In my last post I noted how the dismissal of biblical social ethics regarding gender, sexuality, and religious pluralism is often a result of ignorance.
Leavers too often believe the media/cultural hype about the Bible and the “institutional church.” Thus, there is a bandwagon effect of rejecting parts or all of Christianity.
But another group of critics is more well-informed: students of the Bible who understand its teachings, and simply disagree.
One student, Sean, typifies. He grew up in the church, went on missions trips, witnessed to his friends. He was “on fire” for Christ.

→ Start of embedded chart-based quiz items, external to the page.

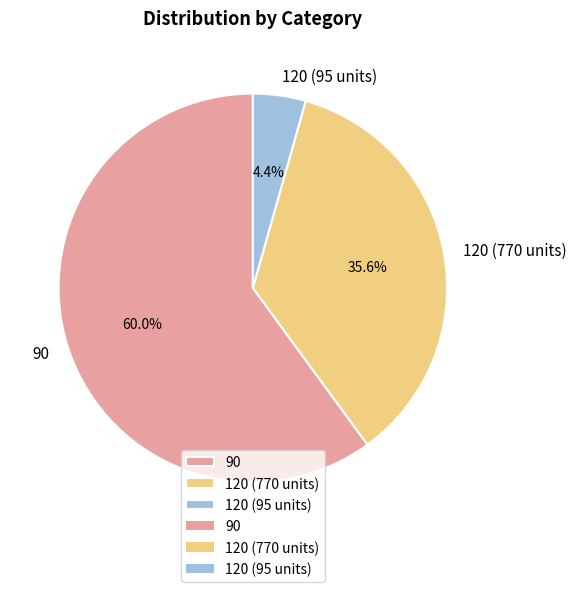

The 90 slice represents 52% of the pie. True or false?

False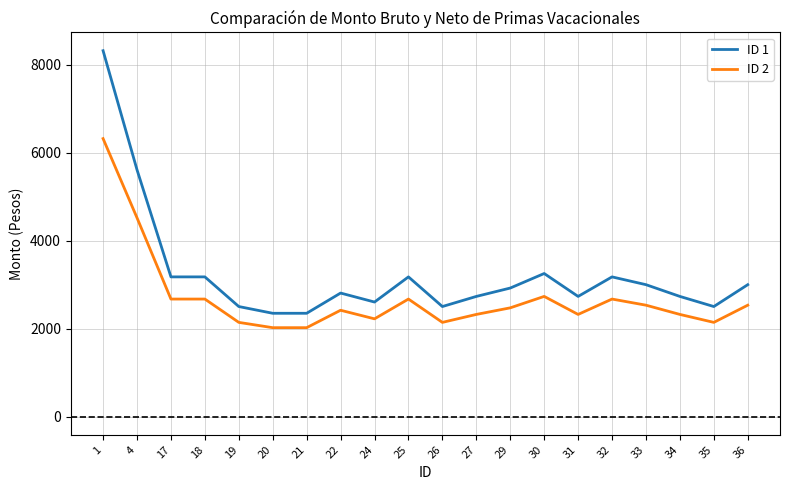

Is this an area chart (filled region under the line)?

No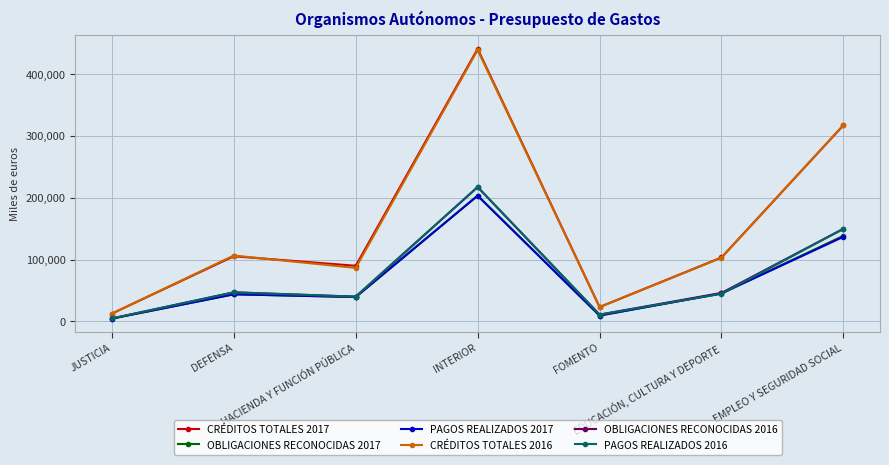

What is the difference between the highest and lowest values at EMPLEO Y SEGURIDAD SOCIAL?

181112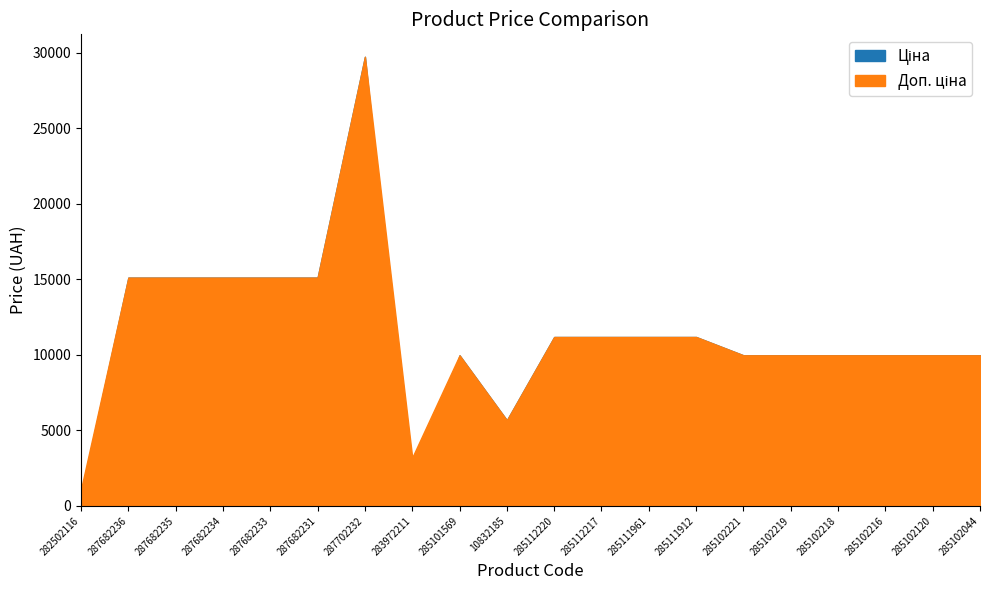

List the series in order of their overall mean, highest first.

Доп. ціна, Ціна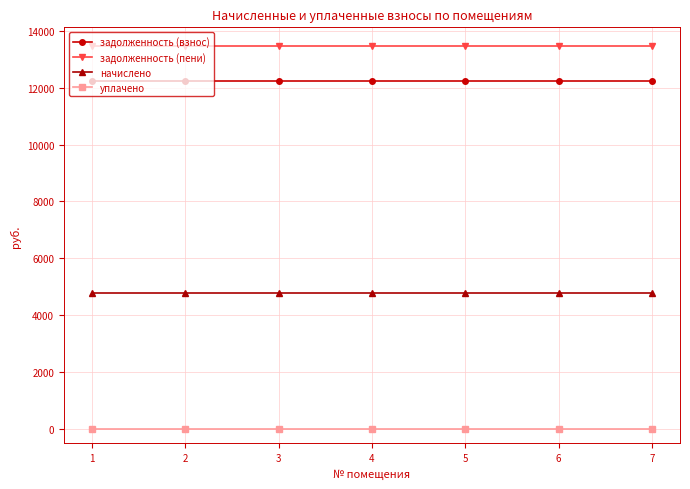

What is the average value of the задолженность (взнос) series?

12250.5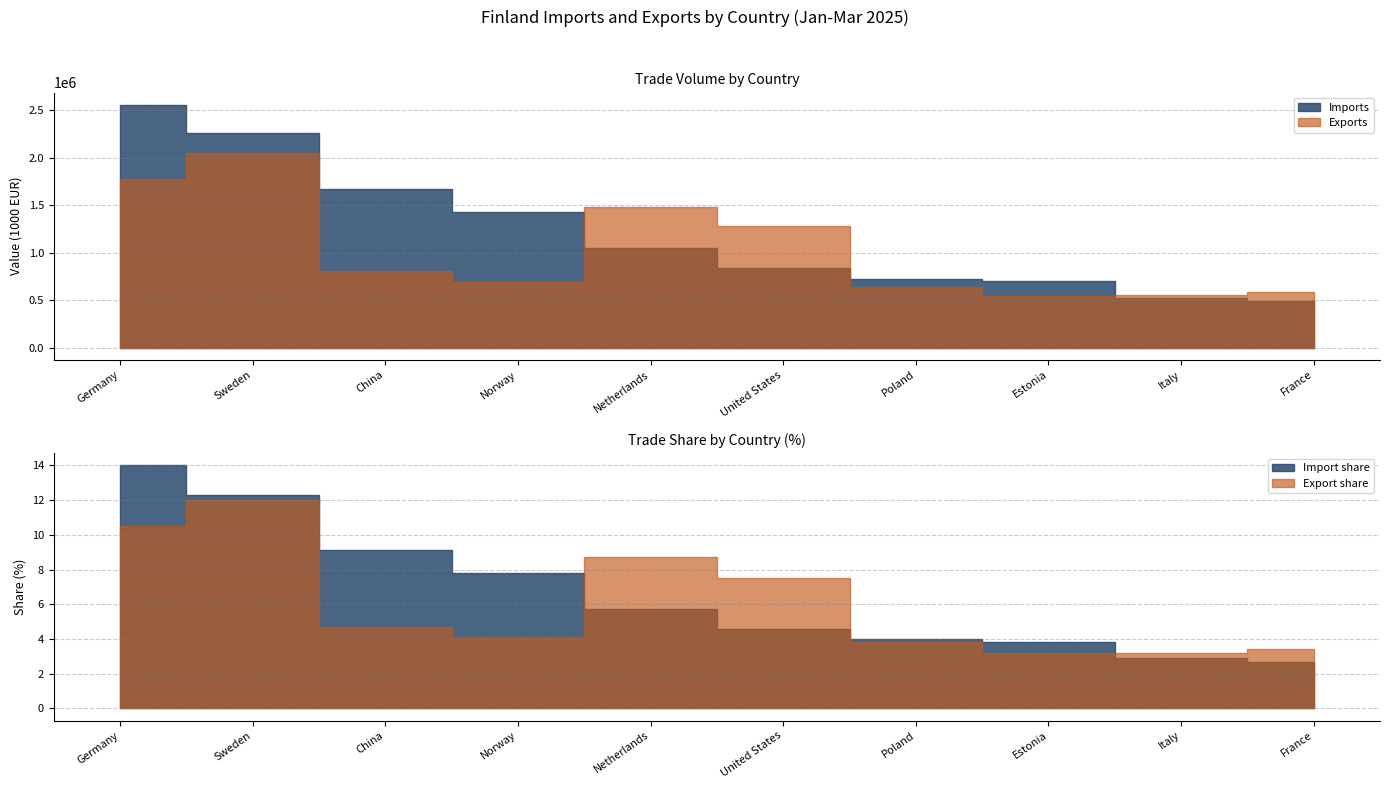

True or false: Imports has a value of 2816075 at China.

False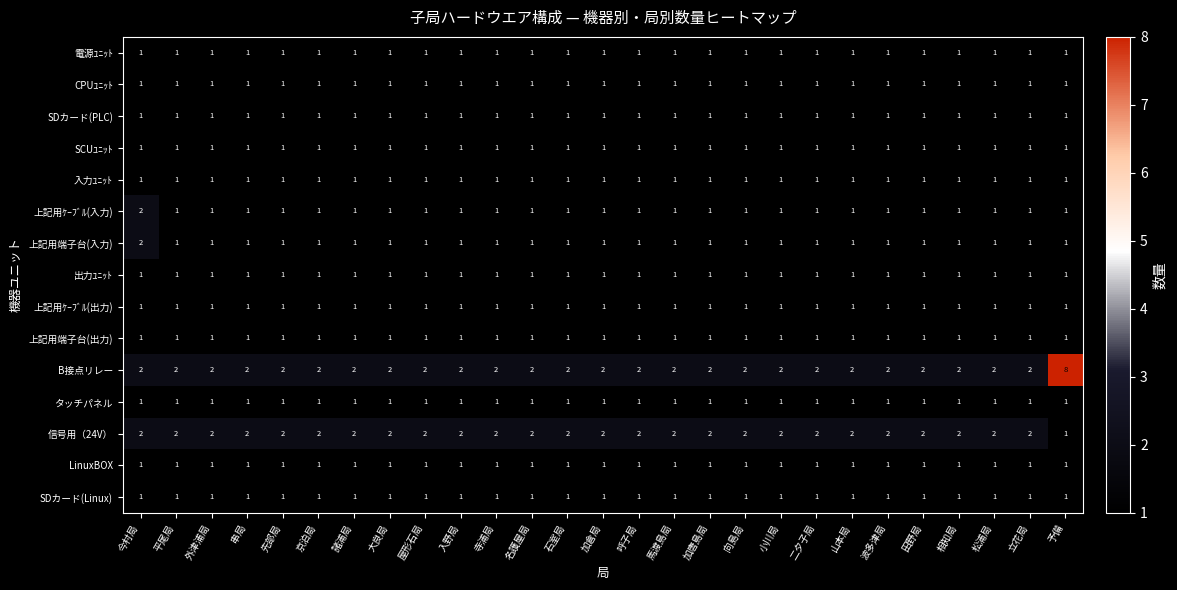

What is the sum of all CPUﾕﾆｯﾄ values?

27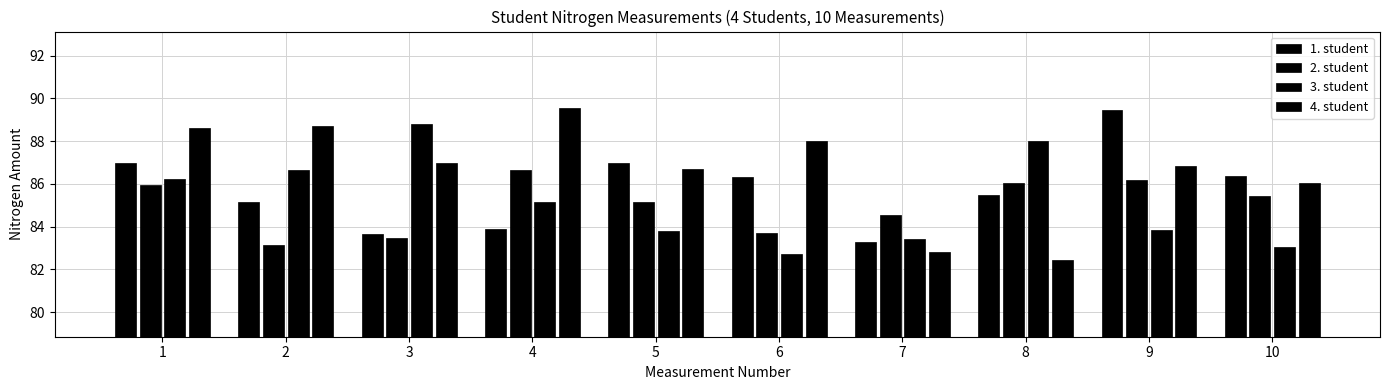

How many values in the 1. student series exceed 86?

5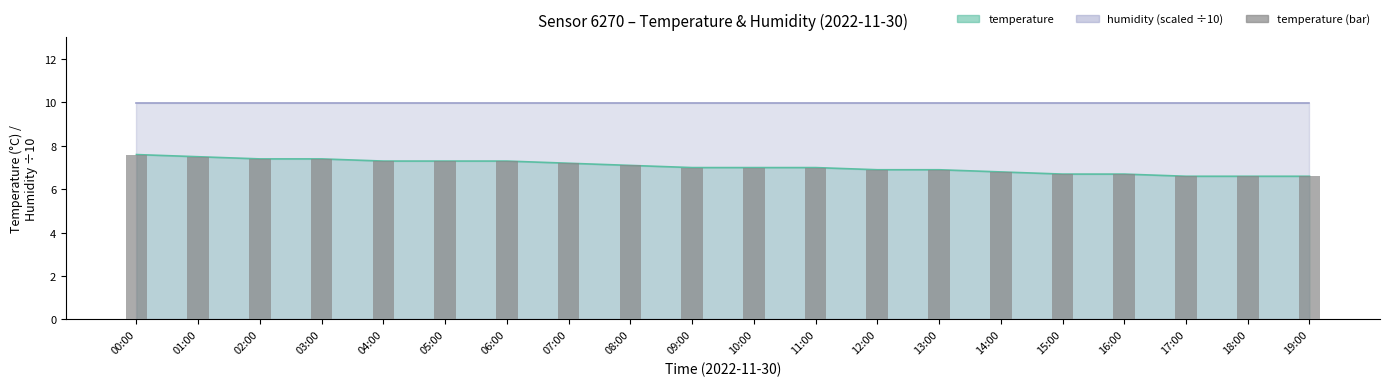

What is the value of the 2nd bar from the left?

7.5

But in college, his growing concern for fairness and inclusion led him to reject the conservative faith of his upbringing and embrace a more progressive position. He still believed in God, but he abandoned the teachings of the Bible regarding gender and sexuality.
But it didn’t stop there. It couldn’t. His new principle of evaluating the Bible through the lens of contemporary justice/inclusivism led him to deny the exclusive claims of Jesus regarding salvation.
And in order to maintain that position, he had to reject the literal resurrection of Jesus from the dead. Traditional Easter was replaced in his thinking by a metaphorical Easter – the universal human principle of rising above life’s hardships.
The new Sean is part compassion, part anger. Don’t ask for biblical support of his current way of doing religion, because he’s no longer making a biblical argument.
The standard for his emerging beliefs is a mix of secular culture and humanism. His memory of Christian discipleship has shifted from receiving God’s unmerited grace through faith, to “being a good person.”
Furthermore, Jesus’ death on a cross for the sins of the world is unnecessary and irrelevant.